Aveva festeggiato i dieci anni di Mani pulite con l’ultima di una raffica di assoluzioni. Pierluigi Polverari, deputato nello sventurato Parlamento degli inquisiti sciolto da Scalfaro nel’94 e amico di Bettino Craxi, pensava in quel 2002 di aver finalmente chiuso la sua decennale partita con la giustizia. Si sbagliava, ci sono voluti altri cinque anni e altre sofferenze per guadagnare il sesto proscioglimento, anche questo con la più ampia delle motivazioni: perché il fatto non sussiste.
Il colpo di coda due anni e mezzo fa: a bussare questa volta la Procura di Potenza, nell’ennesima indagine condotta dal pm John Henry Woodcock. «Ero appena sceso dall’aereo - racconta Polverari - quando sul mio cellulare è arrivata una telefonata del Gico della Guardia di finanza. I militari dovevano notificarmi un avviso di garanzia».
L’ex parlamentare, che ha scelto di andare a vivere in Tunisia, si è sentito riafferrare dal passato: «Il mio peccato originale, l’essere rimasto vicino a Bettino negli ultimi tempi fra Tunisi e Hammamet».
A Tunisi Polverari ha messo su un’agenzia per la cooperazione al servizio delle molte imprese tricolori che cercano affari nel più progredito Paese arabo. Proprio una triangolazione, peraltro solo abbozzata e mai arrivata in porto, gli è costata quell’ultimo guaio. «Un giorno mi ha telefonato l’ambasciatore Umberto Vattani, con cui avevo un ottimo rapporto. E Vattani mi ha detto che l’Enoi, un’impresa che faceva capo all’onorevole Gianni Pilo, era interessata al mercato del gas algerino, non più monopolio dell’Eni. Nient’altro».

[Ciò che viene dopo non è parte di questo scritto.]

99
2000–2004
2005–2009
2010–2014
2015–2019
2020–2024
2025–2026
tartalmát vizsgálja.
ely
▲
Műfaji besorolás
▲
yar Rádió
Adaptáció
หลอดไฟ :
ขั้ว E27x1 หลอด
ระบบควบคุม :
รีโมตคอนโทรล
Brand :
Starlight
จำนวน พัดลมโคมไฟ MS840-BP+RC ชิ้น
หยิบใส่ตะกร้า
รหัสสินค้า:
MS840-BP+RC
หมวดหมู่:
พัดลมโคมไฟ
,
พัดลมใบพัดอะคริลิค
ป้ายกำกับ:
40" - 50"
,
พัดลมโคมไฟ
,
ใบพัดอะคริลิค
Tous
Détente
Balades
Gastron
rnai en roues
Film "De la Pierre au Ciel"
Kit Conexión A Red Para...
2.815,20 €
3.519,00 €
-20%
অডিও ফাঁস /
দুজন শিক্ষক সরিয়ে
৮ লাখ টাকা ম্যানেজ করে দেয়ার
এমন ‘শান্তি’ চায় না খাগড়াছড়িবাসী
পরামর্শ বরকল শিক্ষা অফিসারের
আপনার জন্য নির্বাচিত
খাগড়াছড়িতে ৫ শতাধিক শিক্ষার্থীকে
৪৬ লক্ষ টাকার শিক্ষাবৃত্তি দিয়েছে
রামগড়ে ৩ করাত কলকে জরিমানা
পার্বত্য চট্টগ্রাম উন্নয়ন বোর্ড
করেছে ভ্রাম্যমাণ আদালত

Polverari spedisce un fax con le sue valutazioni. Poi l’accordo sfuma, ma il Pm avanza il sospetto che si sia mossa una rete affaristica. E fa partire gli avvisi di garanzia. Di più: «Per Polverari - spiega l’avvocato Enzo Lo Giudice - Woodcock ha chiesto gli arresti domiciliari, negati per fortuna dal gip di Potenza. Poi, ha riproposto la misura cautelare al tribunale del riesame che l’ha rigettata di nuovo».
Insomma, Polverari si è trovato veramente su un crinale scivolosissimo, col rischio di rotolare indietro fino al 1992. «Naturalmente - riprende lui - ho avuto problemi gravi sul lavoro. Anche perché molti giornali italiani hanno rilanciato l’indagine con articoli, approfondimenti, accostamenti. Mi hanno dipinto come un torbido affarista collegato per vie traverse alla famiglia Craxi e in questo modo ho perso contratti e rapporti».

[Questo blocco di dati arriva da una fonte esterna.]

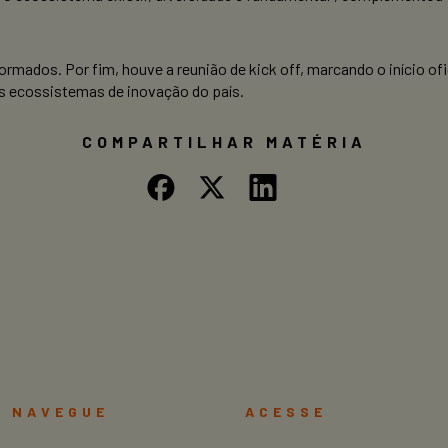
rmados. Por fim, houve a reunião de kick off, marcando o início ofi
s ecossistemas de inovação do país.
COMPARTILHAR MATÉRIA
NAVEGUE
ACESSE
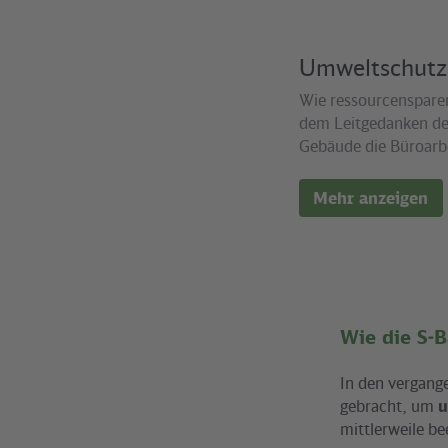
Umweltschutz
Wie ressourcenspare
dem Leitgedanken der
Gebäude die Büroarbe
Mehr anzeigen
Wie die S-B
In den vergange
gebracht, um
u
mittlerweile be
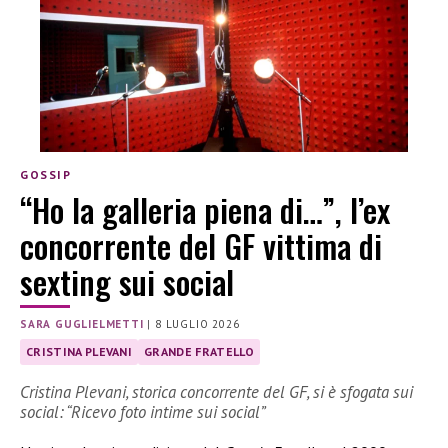
GOSSIP
“Ho la galleria piena di…”, l’ex
concorrente del GF vittima di
sexting sui social
SARA GUGLIELMETTI
|
8 LUGLIO 2026
CRISTINA PLEVANI
GRANDE FRATELLO
Cristina Plevani, storica concorrente del GF, si è sfogata sui
social: “Ricevo foto intime sui social”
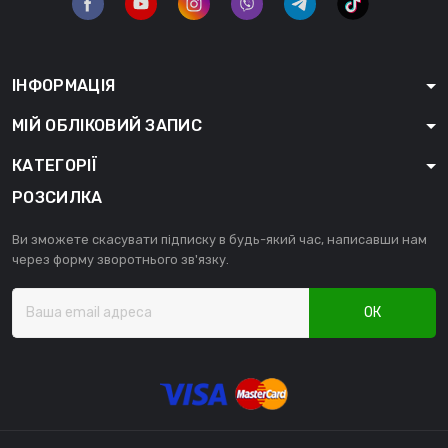
ІНФОРМАЦІЯ
МІЙ ОБЛІКОВИЙ ЗАПИС
КАТЕГОРІЇ
РОЗСИЛКА
Ви зможете скасувати підписку в будь-який час, написавши нам
через форму зворотнього зв'язку.
ОК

La storia si è risolta in due tempi. A un certo punto - commenta Lo Giudice - abbiamo sollevato il problema della competenza. Non si capiva cosa c’entrasse Potenza in tutta questa storia e infatti la pratica è stata dirottata a Roma».

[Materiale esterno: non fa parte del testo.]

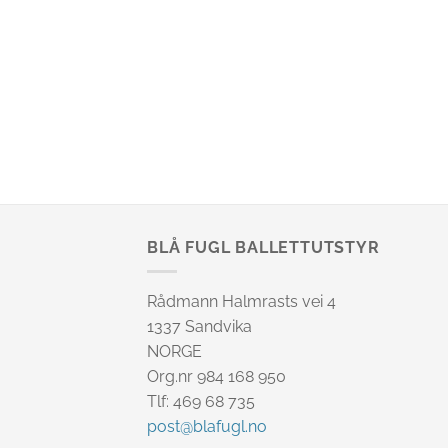
BLÅ FUGL BALLETTUTSTYR
Rådmann Halmrasts vei 4
1337 Sandvika
NORGE
Org.nr 984 168 950
Tlf: 469 68 735
post@blafugl.no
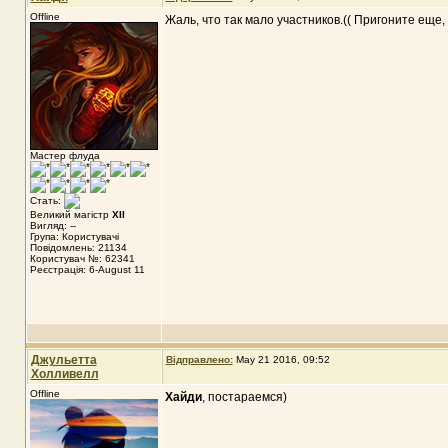
Offline
Жаль, что так мало участников.(( Пригоните еще, 
Мастер флуда
Стать:
Великий магістр
XII
Вигляд: --
Група: Користувачі
Повідомлень: 21134
Користувач №: 62341
Реєстрація: 6-August 11
Джульетта
Відправлено:
May 21 2016, 09:52
Холливелл
Offline
Хайди
, постараемся)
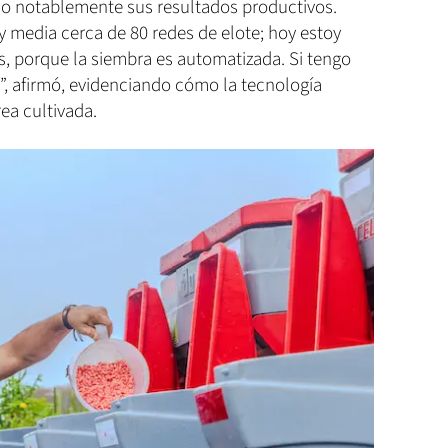
do notablemente sus resultados productivos.
 media cerca de 80 redes de elote; hoy estoy
s, porque la siembra es automatizada. Si tengo
, afirmó, evidenciando cómo la tecnología
ea cultivada.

Qui il Pm ha chiesto il rinvio a giudizio degli imputati, ma il gip li ha prosciolti in udienza preliminare. Insomma, non c’è stato nemmeno bisogno di un processo. Ora, a sessantun anni, può ricominciare come consulente. Anzi, come «ambasciatore» dell’Italia a Tunisi: un ruolo che proprio Craxi gli aveva suggerito.